**TASK PROMPT:** For this exercise, copy each line of the records that contains the word "давления".

**MATERIALS PROVIDED:**

——

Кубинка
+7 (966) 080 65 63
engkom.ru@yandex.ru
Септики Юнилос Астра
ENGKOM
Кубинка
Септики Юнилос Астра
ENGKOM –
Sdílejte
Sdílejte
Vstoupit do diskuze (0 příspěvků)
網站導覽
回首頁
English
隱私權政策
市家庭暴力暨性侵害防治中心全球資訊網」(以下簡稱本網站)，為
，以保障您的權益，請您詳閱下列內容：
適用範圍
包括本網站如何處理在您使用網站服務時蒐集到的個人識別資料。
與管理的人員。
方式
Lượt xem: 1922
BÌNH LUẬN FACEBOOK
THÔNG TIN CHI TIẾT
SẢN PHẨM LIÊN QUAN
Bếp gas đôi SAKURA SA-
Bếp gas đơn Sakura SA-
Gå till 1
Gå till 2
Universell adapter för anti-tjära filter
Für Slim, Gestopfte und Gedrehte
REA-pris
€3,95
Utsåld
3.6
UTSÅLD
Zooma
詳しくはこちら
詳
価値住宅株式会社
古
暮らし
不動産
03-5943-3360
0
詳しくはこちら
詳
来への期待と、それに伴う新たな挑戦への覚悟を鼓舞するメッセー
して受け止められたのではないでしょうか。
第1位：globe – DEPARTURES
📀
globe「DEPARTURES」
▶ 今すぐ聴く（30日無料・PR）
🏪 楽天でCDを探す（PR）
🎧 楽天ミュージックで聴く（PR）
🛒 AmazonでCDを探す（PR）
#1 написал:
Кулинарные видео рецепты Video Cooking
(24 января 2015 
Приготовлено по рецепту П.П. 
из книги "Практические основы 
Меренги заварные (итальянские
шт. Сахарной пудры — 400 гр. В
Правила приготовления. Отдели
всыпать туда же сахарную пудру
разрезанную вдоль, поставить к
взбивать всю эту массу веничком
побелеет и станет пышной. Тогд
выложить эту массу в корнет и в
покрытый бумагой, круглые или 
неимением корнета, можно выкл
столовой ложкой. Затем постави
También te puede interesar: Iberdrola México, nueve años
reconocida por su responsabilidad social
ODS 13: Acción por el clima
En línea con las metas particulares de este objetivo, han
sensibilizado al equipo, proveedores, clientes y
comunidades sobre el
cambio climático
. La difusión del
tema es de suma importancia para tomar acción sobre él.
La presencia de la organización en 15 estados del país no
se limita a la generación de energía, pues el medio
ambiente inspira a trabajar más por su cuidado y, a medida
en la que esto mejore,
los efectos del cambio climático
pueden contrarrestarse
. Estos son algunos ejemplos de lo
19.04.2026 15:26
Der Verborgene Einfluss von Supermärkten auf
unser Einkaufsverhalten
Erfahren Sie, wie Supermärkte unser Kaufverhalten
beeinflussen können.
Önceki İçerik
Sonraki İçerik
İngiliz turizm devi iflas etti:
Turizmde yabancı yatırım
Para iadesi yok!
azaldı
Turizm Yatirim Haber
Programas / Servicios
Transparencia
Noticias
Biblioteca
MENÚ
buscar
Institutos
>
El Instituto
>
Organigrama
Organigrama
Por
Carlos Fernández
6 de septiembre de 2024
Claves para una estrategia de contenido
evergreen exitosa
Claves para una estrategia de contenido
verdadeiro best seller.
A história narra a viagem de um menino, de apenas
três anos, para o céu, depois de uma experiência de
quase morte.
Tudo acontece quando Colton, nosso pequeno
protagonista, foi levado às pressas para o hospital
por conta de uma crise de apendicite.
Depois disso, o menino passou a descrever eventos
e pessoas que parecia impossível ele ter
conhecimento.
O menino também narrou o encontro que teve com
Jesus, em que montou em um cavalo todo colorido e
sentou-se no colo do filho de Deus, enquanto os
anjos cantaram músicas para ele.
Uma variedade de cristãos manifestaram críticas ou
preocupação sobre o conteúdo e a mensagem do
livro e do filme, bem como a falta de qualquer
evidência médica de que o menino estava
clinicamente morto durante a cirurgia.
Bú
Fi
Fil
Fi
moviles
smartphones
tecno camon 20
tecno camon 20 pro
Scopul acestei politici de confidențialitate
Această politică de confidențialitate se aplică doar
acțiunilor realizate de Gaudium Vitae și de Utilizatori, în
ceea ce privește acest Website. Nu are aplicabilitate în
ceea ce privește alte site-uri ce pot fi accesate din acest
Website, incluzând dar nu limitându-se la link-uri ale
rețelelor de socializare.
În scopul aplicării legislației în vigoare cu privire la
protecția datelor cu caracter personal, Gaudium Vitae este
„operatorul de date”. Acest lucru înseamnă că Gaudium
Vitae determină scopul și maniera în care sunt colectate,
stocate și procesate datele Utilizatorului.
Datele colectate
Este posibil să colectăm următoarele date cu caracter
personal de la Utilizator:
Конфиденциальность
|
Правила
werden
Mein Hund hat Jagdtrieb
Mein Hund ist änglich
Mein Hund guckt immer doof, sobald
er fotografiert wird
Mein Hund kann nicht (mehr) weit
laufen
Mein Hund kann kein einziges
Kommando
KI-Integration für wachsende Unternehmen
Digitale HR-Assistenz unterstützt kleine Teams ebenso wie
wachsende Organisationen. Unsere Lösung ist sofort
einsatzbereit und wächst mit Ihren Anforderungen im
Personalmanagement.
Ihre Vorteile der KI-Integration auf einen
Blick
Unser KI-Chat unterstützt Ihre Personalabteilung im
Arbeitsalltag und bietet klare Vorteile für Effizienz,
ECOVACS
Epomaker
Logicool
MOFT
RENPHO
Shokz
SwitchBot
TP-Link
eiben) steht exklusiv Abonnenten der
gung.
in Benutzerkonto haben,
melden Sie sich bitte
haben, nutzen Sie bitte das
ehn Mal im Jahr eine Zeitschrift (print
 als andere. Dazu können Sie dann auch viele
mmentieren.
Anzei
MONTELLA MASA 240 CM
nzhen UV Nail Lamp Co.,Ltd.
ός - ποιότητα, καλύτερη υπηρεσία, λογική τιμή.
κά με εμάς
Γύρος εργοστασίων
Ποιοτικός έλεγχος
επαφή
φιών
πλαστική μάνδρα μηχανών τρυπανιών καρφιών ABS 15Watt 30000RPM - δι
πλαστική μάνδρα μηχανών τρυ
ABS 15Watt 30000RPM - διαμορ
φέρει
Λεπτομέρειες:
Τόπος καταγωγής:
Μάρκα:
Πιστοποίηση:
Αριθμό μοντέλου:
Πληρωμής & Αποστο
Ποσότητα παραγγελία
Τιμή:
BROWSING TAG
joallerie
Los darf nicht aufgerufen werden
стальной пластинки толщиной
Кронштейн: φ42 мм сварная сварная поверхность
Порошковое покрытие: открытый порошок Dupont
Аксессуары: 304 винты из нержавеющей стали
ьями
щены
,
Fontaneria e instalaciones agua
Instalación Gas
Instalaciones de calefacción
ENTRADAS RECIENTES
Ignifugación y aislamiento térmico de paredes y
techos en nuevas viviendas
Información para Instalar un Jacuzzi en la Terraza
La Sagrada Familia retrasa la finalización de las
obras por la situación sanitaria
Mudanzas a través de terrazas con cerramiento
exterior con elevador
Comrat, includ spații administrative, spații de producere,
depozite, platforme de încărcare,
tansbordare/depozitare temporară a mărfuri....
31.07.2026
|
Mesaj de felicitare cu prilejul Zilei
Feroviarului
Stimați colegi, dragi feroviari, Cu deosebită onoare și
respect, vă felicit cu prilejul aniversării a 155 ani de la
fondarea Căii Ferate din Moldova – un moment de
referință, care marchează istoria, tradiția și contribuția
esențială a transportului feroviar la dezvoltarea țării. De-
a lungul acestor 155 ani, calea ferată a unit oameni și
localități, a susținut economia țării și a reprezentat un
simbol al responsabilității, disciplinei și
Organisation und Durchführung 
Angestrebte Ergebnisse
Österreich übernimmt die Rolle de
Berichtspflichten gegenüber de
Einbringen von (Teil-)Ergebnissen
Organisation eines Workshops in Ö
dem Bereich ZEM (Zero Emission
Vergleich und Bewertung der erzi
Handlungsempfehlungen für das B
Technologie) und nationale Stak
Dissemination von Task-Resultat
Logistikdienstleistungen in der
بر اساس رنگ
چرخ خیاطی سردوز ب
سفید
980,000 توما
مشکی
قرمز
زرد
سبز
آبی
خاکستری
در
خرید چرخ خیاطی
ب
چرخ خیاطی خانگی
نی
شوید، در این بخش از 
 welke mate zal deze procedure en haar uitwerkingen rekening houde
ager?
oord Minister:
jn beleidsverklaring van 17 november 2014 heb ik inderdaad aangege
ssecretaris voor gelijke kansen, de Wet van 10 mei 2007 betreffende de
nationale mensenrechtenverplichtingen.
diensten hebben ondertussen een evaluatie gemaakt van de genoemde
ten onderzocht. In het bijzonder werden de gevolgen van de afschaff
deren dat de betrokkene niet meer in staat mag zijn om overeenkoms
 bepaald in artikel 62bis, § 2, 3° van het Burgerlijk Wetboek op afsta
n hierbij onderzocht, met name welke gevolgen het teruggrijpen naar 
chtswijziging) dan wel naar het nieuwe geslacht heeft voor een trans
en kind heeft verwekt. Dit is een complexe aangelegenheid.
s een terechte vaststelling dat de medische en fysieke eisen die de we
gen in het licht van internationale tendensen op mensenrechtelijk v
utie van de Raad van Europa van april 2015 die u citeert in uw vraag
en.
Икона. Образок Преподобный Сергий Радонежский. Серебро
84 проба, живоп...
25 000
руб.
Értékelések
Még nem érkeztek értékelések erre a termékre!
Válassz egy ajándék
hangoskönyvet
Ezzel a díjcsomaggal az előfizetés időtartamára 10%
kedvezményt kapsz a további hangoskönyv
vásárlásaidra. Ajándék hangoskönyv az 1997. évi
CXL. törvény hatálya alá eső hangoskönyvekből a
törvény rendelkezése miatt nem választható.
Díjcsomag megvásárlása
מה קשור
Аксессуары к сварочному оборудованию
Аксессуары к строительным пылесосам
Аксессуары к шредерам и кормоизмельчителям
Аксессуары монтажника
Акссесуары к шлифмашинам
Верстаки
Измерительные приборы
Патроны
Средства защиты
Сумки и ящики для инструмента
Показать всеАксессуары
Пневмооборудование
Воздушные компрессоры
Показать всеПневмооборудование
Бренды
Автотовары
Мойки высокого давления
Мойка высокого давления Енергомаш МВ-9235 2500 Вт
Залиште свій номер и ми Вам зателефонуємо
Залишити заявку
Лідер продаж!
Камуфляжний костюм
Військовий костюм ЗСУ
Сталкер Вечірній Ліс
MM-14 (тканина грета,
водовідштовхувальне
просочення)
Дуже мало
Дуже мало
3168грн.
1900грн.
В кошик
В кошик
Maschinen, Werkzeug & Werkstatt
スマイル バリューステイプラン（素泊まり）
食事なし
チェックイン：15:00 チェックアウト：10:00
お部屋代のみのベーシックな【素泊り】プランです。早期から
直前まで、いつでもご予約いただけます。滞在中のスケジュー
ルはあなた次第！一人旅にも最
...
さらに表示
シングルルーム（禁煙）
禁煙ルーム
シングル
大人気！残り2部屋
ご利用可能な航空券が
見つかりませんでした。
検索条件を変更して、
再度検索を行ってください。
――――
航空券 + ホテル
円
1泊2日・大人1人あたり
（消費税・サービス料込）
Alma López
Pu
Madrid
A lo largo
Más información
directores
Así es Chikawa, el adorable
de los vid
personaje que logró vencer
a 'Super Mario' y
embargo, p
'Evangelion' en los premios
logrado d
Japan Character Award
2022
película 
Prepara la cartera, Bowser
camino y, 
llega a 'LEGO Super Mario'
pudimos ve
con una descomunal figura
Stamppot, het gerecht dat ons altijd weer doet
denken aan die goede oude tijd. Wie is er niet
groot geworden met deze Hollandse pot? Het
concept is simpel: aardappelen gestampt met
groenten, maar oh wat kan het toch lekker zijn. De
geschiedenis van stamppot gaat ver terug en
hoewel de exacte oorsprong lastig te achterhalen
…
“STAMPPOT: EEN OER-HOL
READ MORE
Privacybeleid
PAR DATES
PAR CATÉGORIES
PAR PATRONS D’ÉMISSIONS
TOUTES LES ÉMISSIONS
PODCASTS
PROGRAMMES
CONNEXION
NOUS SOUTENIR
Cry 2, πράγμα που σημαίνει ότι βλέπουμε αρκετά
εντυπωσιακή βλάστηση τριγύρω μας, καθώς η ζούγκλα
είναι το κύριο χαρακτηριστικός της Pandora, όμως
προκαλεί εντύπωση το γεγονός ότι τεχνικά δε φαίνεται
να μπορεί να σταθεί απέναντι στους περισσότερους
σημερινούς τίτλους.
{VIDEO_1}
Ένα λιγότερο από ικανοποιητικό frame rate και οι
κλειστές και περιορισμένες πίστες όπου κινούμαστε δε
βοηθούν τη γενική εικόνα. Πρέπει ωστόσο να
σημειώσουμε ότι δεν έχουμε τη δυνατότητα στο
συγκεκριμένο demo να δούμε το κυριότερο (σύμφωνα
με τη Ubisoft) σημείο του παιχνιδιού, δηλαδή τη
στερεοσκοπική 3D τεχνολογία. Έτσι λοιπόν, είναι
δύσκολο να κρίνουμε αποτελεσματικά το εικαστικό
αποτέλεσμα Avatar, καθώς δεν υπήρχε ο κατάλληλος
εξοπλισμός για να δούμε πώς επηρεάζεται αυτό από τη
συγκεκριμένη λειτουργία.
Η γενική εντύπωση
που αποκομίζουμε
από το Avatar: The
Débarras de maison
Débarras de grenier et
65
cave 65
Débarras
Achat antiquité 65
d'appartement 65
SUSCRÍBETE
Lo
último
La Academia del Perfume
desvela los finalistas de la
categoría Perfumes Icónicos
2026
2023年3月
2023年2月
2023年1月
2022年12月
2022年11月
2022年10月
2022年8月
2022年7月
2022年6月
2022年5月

——

**REPLY TO THE TASK:**
Мойки высокого давления
Мойка высокого давления Енергомаш МВ-9235 2500 Вт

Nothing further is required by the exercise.